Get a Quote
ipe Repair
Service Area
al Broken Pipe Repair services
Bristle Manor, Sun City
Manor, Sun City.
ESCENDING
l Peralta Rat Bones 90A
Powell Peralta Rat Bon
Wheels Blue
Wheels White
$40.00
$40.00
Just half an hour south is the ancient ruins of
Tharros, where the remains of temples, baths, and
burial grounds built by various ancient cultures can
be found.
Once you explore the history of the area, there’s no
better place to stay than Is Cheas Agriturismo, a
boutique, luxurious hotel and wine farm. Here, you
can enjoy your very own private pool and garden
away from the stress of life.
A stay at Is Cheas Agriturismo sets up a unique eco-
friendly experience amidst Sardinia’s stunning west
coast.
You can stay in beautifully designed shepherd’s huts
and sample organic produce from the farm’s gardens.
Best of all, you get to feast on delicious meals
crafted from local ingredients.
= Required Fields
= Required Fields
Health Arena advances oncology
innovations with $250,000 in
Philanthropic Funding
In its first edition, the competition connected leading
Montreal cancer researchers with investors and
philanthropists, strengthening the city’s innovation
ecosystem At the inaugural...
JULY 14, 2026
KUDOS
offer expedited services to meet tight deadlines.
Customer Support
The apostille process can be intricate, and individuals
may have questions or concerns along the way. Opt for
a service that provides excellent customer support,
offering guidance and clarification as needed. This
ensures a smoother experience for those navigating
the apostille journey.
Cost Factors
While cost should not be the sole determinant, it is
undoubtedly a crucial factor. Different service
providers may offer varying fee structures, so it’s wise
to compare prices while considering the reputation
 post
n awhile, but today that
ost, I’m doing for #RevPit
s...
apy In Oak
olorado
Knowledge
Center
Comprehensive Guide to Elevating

◆ **Exercise goal**:
Among the lines of the material above, count those that include "Repair" and report that number alone.

◆ **Answer to the exercise**:
2